What to produce>
For the entries below, the expected answer is the line with "# Guía de Uso", the line with "Con el siguiente", and every line between them, exactly as written, and nothing more.

Segment Start: The data

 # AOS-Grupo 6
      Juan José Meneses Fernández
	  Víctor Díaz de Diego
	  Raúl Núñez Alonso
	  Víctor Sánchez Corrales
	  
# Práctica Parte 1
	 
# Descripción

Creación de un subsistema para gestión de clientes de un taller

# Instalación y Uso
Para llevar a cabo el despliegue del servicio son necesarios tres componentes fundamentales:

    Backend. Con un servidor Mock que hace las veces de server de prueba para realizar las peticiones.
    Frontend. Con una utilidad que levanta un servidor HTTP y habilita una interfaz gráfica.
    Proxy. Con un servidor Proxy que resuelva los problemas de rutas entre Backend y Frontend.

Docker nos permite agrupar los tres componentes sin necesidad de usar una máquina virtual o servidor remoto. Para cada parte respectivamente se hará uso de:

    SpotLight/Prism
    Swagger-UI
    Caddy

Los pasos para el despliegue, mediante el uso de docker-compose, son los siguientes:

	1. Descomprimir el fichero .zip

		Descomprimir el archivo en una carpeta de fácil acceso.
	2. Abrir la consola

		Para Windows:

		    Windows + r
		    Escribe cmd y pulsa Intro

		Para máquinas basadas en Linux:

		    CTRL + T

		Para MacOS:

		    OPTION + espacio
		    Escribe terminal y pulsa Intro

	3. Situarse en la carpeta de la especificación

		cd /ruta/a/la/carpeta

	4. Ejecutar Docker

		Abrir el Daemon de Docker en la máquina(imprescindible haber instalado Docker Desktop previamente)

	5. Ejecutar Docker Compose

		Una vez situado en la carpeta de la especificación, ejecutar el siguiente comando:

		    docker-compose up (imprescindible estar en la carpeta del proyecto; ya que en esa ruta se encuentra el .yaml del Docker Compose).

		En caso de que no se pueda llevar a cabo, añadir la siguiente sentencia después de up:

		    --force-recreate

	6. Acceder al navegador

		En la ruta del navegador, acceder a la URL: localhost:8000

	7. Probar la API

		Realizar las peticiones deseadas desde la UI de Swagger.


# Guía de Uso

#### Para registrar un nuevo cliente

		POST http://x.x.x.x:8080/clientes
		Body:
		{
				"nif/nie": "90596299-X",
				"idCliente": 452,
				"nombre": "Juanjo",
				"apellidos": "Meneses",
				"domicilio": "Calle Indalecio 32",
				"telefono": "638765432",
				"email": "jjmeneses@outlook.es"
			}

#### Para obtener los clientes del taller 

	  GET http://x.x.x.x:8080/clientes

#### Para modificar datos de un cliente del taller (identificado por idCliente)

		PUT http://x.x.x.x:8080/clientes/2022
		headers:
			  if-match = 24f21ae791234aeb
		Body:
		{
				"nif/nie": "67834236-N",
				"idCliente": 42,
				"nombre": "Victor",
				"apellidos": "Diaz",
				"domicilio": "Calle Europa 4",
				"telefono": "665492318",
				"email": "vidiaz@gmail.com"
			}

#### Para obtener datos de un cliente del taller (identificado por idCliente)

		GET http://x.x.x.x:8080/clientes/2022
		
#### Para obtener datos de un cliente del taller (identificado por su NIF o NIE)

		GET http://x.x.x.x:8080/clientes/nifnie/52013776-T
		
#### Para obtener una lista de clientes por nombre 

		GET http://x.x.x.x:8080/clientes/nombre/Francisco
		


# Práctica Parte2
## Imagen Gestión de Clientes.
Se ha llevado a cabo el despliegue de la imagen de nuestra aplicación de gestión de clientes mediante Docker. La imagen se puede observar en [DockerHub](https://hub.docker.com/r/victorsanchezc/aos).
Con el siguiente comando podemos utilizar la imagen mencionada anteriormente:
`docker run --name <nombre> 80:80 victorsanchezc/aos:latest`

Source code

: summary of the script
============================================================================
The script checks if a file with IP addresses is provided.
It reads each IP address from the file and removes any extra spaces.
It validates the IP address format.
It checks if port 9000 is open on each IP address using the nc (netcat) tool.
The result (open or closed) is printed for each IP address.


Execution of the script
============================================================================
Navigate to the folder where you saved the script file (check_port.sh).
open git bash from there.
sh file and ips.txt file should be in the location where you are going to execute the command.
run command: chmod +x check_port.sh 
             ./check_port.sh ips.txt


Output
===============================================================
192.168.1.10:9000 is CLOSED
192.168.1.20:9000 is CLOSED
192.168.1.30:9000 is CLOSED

Segment End: The data
Segment Start: The data

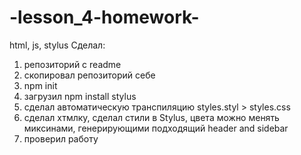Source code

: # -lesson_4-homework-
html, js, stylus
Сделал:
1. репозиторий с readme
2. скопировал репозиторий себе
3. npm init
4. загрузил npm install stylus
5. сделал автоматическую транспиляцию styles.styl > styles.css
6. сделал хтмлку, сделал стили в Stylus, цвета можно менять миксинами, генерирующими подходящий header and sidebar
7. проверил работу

Segment End: The data
Segment Start: The data

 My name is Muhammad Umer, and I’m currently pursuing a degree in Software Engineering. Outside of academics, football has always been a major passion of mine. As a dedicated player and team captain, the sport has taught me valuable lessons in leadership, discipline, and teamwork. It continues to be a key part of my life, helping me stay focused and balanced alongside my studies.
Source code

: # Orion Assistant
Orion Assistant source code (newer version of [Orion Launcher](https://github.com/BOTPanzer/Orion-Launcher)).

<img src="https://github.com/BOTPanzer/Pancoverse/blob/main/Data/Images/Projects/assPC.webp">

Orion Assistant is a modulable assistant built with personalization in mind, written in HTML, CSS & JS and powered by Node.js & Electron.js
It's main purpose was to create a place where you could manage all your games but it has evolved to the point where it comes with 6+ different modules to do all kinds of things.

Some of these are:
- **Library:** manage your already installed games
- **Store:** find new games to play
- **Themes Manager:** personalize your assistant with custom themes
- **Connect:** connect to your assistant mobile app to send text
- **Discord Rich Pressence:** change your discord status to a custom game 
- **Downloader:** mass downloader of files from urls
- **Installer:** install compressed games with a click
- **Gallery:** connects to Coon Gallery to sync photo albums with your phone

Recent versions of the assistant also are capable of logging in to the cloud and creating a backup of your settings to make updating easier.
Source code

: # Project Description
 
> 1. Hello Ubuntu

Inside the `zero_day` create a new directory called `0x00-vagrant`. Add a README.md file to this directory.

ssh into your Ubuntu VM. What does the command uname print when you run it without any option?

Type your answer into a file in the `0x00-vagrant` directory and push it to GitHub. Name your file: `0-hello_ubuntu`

Segment End: The data

Response>
# Guía de Uso

#### Para registrar un nuevo cliente

		POST http://x.x.x.x:8080/clientes
		Body:
		{
				"nif/nie": "90596299-X",
				"idCliente": 452,
				"nombre": "Juanjo",
				"apellidos": "Meneses",
				"domicilio": "Calle Indalecio 32",
				"telefono": "638765432",
				"email": "jjmeneses@outlook.es"
			}

#### Para obtener los clientes del taller 

	  GET http://x.x.x.x:8080/clientes

#### Para modificar datos de un cliente del taller (identificado por idCliente)

		PUT http://x.x.x.x:8080/clientes/2022
		headers:
			  if-match = 24f21ae791234aeb
		Body:
		{
				"nif/nie": "67834236-N",
				"idCliente": 42,
				"nombre": "Victor",
				"apellidos": "Diaz",
				"domicilio": "Calle Europa 4",
				"telefono": "665492318",
				"email": "vidiaz@gmail.com"
			}

#### Para obtener datos de un cliente del taller (identificado por idCliente)

		GET http://x.x.x.x:8080/clientes/2022
		
#### Para obtener datos de un cliente del taller (identificado por su NIF o NIE)

		GET http://x.x.x.x:8080/clientes/nifnie/52013776-T
		
#### Para obtener una lista de clientes por nombre 

		GET http://x.x.x.x:8080/clientes/nombre/Francisco
		


# Práctica Parte2
## Imagen Gestión de Clientes.
Se ha llevado a cabo el despliegue de la imagen de nuestra aplicación de gestión de clientes mediante Docker. La imagen se puede observar en [DockerHub](https://hub.docker.com/r/victorsanchezc/aos).
Con el siguiente comando podemos utilizar la imagen mencionada anteriormente:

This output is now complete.